Instruction: Rewrite the text of every row below, swapping "terminal" for "console" and leaving everything else unchanged. Leave the pictures out of your answer.

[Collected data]

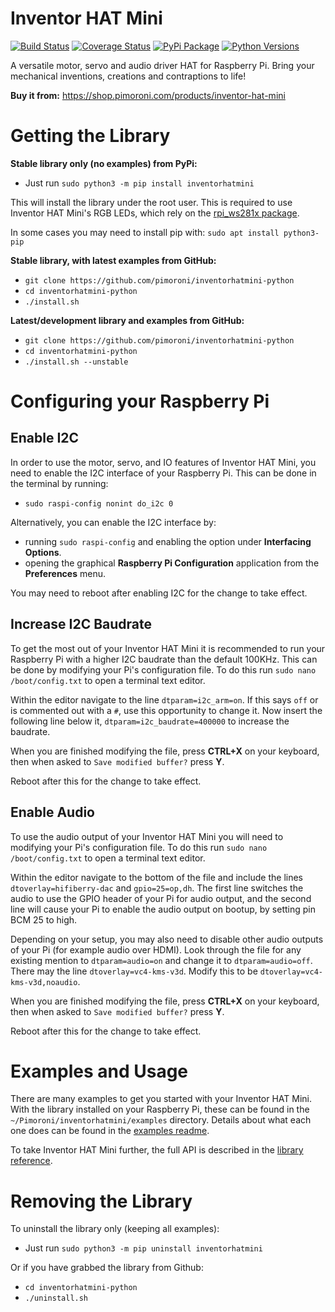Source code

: # Inventor HAT Mini

[![Build Status](https://img.shields.io/github/actions/workflow/status/pimoroni/inventorhatmini-python/test.yml?branch=main)](https://github.com/pimoroni/inventorhatmini-python/actions/workflows/test.yml)
[![Coverage Status](https://coveralls.io/repos/github/pimoroni/inventorhatmini-python/badge.svg?branch=master)](https://coveralls.io/github/pimoroni/inventorhatmini-python?branch=master)
[![PyPi Package](https://img.shields.io/pypi/v/inventorhatmini.svg)](https://pypi.python.org/pypi/inventorhatmini)
[![Python Versions](https://img.shields.io/pypi/pyversions/inventorhatmini.svg)](https://pypi.python.org/pypi/inventorhatmini)

A versatile motor, servo and audio driver HAT for Raspberry Pi. Bring your mechanical inventions, creations and contraptions to life!

**Buy it from:** https://shop.pimoroni.com/products/inventor-hat-mini


# Getting the Library

**Stable library only (no examples) from PyPi:**

* Just run `sudo python3 -m pip install inventorhatmini`

This will install the library under the root user. This is required to use Inventor HAT Mini's RGB LEDs, which rely on the [rpi_ws281x package](https://pypi.org/project/rpi-ws281x/).

In some cases you may need to install pip with: `sudo apt install python3-pip`

**Stable library, with latest examples from GitHub:**

* `git clone https://github.com/pimoroni/inventorhatmini-python`
* `cd inventorhatmini-python`
* `./install.sh`

**Latest/development library and examples from GitHub:**

* `git clone https://github.com/pimoroni/inventorhatmini-python`
* `cd inventorhatmini-python`
* `./install.sh --unstable`

# Configuring your Raspberry Pi

## Enable I2C

In order to use the motor, servo, and IO features of Inventor HAT Mini, you need to enable the I2C interface of your Raspberry Pi. This can be done in the terminal by running:

* `sudo raspi-config nonint do_i2c 0`

Alternatively, you can enable the I2C interface by:
* running `sudo raspi-config` and enabling the option under **Interfacing Options**.
* opening the graphical **Raspberry Pi Configuration** application from the **Preferences** menu.

You may need to reboot after enabling I2C for the change to take effect.

## Increase I2C Baudrate

To get the most out of your Inventor HAT Mini it is recommended to run your Raspberry Pi with a higher I2C baudrate than the default 100KHz. This can be done by modifying your Pi's configuration file. To do this run `sudo nano /boot/config.txt` to open a terminal text editor.

Within the editor navigate to the line `dtparam=i2c_arm=on`. If this says `off` or is commented out with a `#`, use this opportunity to change it. Now insert the following line below it, `dtparam=i2c_baudrate=400000` to increase the baudrate.

When you are finished modifying the file, press **CTRL+X** on your keyboard, then when asked to `Save modified buffer?` press **Y**.

Reboot after this for the change to take effect.


## Enable Audio

To use the audio output of your Inventor HAT Mini you will need to modifying your Pi's configuration file. To do this run `sudo nano /boot/config.txt` to open a terminal text editor.

Within the editor navigate to the bottom of the file and include the lines `dtoverlay=hifiberry-dac` and `gpio=25=op,dh`. The first line switches the audio to use the GPIO header of your Pi for audio output, and the second line will cause your Pi to enable the audio output on bootup, by setting pin BCM 25 to high.

Depending on your setup, you may also need to disable other audio outputs of your Pi (for example audio over HDMI). Look through the file for any existing mention to `dtparam=audio=on` and change it to `dtparam=audio=off`. There may the line `dtoverlay=vc4-kms-v3d`. Modify this to be `dtoverlay=vc4-kms-v3d,noaudio`.

When you are finished modifying the file, press **CTRL+X** on your keyboard, then when asked to `Save modified buffer?` press **Y**.

Reboot after this for the change to take effect.

# Examples and Usage

There are many examples to get you started with your Inventor HAT Mini. With the library installed on your Raspberry Pi, these can be found in the `~/Pimoroni/inventorhatmini/examples` directory. Details about what each one does can be found in the [examples readme](/examples/README.md).

To take Inventor HAT Mini further, the full API is described in the [library reference](/REFERENCE.md).


# Removing the Library

To uninstall the library only (keeping all examples):

* Just run `sudo python3 -m pip uninstall inventorhatmini`

Or if you have grabbed the library from Github:

* `cd inventorhatmini-python`
* `./uninstall.sh`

Your solution:
Source code

: # Inventor HAT Mini

[![Build Status](https://img.shields.io/github/actions/workflow/status/pimoroni/inventorhatmini-python/test.yml?branch=main)](https://github.com/pimoroni/inventorhatmini-python/actions/workflows/test.yml)
[![Coverage Status](https://coveralls.io/repos/github/pimoroni/inventorhatmini-python/badge.svg?branch=master)](https://coveralls.io/github/pimoroni/inventorhatmini-python?branch=master)
[![PyPi Package](https://img.shields.io/pypi/v/inventorhatmini.svg)](https://pypi.python.org/pypi/inventorhatmini)
[![Python Versions](https://img.shields.io/pypi/pyversions/inventorhatmini.svg)](https://pypi.python.org/pypi/inventorhatmini)

A versatile motor, servo and audio driver HAT for Raspberry Pi. Bring your mechanical inventions, creations and contraptions to life!

**Buy it from:** https://shop.pimoroni.com/products/inventor-hat-mini


# Getting the Library

**Stable library only (no examples) from PyPi:**

* Just run `sudo python3 -m pip install inventorhatmini`

This will install the library under the root user. This is required to use Inventor HAT Mini's RGB LEDs, which rely on the [rpi_ws281x package](https://pypi.org/project/rpi-ws281x/).

In some cases you may need to install pip with: `sudo apt install python3-pip`

**Stable library, with latest examples from GitHub:**

* `git clone https://github.com/pimoroni/inventorhatmini-python`
* `cd inventorhatmini-python`
* `./install.sh`

**Latest/development library and examples from GitHub:**

* `git clone https://github.com/pimoroni/inventorhatmini-python`
* `cd inventorhatmini-python`
* `./install.sh --unstable`

# Configuring your Raspberry Pi

## Enable I2C

In order to use the motor, servo, and IO features of Inventor HAT Mini, you need to enable the I2C interface of your Raspberry Pi. This can be done in the console by running:

* `sudo raspi-config nonint do_i2c 0`

Alternatively, you can enable the I2C interface by:
* running `sudo raspi-config` and enabling the option under **Interfacing Options**.
* opening the graphical **Raspberry Pi Configuration** application from the **Preferences** menu.

You may need to reboot after enabling I2C for the change to take effect.

## Increase I2C Baudrate

To get the most out of your Inventor HAT Mini it is recommended to run your Raspberry Pi with a higher I2C baudrate than the default 100KHz. This can be done by modifying your Pi's configuration file. To do this run `sudo nano /boot/config.txt` to open a console text editor.

Within the editor navigate to the line `dtparam=i2c_arm=on`. If this says `off` or is commented out with a `#`, use this opportunity to change it. Now insert the following line below it, `dtparam=i2c_baudrate=400000` to increase the baudrate.

When you are finished modifying the file, press **CTRL+X** on your keyboard, then when asked to `Save modified buffer?` press **Y**.

Reboot after this for the change to take effect.


## Enable Audio

To use the audio output of your Inventor HAT Mini you will need to modifying your Pi's configuration file. To do this run `sudo nano /boot/config.txt` to open a console text editor.

Within the editor navigate to the bottom of the file and include the lines `dtoverlay=hifiberry-dac` and `gpio=25=op,dh`. The first line switches the audio to use the GPIO header of your Pi for audio output, and the second line will cause your Pi to enable the audio output on bootup, by setting pin BCM 25 to high.

Depending on your setup, you may also need to disable other audio outputs of your Pi (for example audio over HDMI). Look through the file for any existing mention to `dtparam=audio=on` and change it to `dtparam=audio=off`. There may the line `dtoverlay=vc4-kms-v3d`. Modify this to be `dtoverlay=vc4-kms-v3d,noaudio`.

When you are finished modifying the file, press **CTRL+X** on your keyboard, then when asked to `Save modified buffer?` press **Y**.

Reboot after this for the change to take effect.

# Examples and Usage

There are many examples to get you started with your Inventor HAT Mini. With the library installed on your Raspberry Pi, these can be found in the `~/Pimoroni/inventorhatmini/examples` directory. Details about what each one does can be found in the [examples readme](/examples/README.md).

To take Inventor HAT Mini further, the full API is described in the [library reference](/REFERENCE.md).


# Removing the Library

To uninstall the library only (keeping all examples):

* Just run `sudo python3 -m pip uninstall inventorhatmini`

Or if you have grabbed the library from Github:

* `cd inventorhatmini-python`
* `./uninstall.sh`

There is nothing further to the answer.